RW: Many of the companies operating in the mining industry today have superior CSR and environmental practices, but you are not legislating for those players. The government has to legislate for the not so good companies, and of course there are some of those. Many of our companies have far superior standards than the NOMs require, so in a way they are already self-regulating. Canadian mining companies raise the bar in this area. Rules and regulations do not scare mining companies. The problem comes when you start to get conflict, leaving areas open that could be misconstrued and which might affect your rule of law. That is the issue. In general my experience has been that Canadian companies walk the talk. These are companies that have really integrated their code of conduct into their everyday operations. They truly believe in community relations; it is a part of their strategy, and not just a marketing document. That is a fundamental difference between the serious companies and those that may find themselves having problems.
Q: What are lessons that Canadian mining companies have learned in Mexico that can be applied in other countries?
DR: In Canada we have 10 provinces, three territories, and there are many different types of communities. In Mexico we face a similar situation but there is a better effort to understand community factors and not assume that communities are the same in different parts of the country.
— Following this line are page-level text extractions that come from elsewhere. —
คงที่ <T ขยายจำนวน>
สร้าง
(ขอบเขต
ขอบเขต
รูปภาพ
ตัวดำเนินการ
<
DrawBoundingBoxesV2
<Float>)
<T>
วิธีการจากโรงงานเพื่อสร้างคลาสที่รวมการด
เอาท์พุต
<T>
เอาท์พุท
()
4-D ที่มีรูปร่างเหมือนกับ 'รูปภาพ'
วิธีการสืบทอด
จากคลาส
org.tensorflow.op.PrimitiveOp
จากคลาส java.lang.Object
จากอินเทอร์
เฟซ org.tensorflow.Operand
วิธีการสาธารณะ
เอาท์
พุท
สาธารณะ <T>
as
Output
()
Canadian mining companies bring what they have learned from understanding those conditions and concerns back home. Community means a lot of different things, but it is all about being local; Mexico is very good at thinking local.
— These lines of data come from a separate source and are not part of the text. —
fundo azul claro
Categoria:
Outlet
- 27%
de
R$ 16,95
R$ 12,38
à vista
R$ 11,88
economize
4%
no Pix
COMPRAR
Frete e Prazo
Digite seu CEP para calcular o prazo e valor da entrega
Q: The government faces a big challenge in reaching these communities and changing their living standards. Is the government interested in engaging with mining companies to take advantage of their proximity to those isolated communities?
RW: This has always been the position of the mining companies – they want to work together with the government on this to make a bigger impact. One of the opportunity areas is using the new tax to support social and economic development at the community level.
DR: Because of the remoteness of mining operations they need not only to complement but also to replace government infrastructure, due to its absence in those areas. Our mining companies and executives not only operate in but also live in those communities.
Q: How can Mexican suppliers prepare themselves to build good working relationship with Canadian companies?
DR: Canadians are concerned with meeting anti-corruption legislation (under the Corruption of Foreign Officials Act). Transparent structures and practices are essential, so that Canadian companies can review who they are and effectively vet their suppliers and partners. Bribery and corruption are taken very seriously in Canada.
Q: If you had one minute to address all of the members of Congress of Mexico, what would you like to say to them?
RW: They really need to look at the impact of any action on the competitiveness of Mexico as a mining country. When mining towns have been abandoned five years down the road it will be too late, because it will take another five or 10 years to bring those projects back in.
DR: One of the biggest threats to any major industry is the absence of investment. Our companies are heavily invested and very committed, but in the boardroom they are constantly evaluating the opportunities that are available in different countries around the world. The impact of new investment is difficult to measure until you see trend lines; suddenly you are five years down the line and it is too late.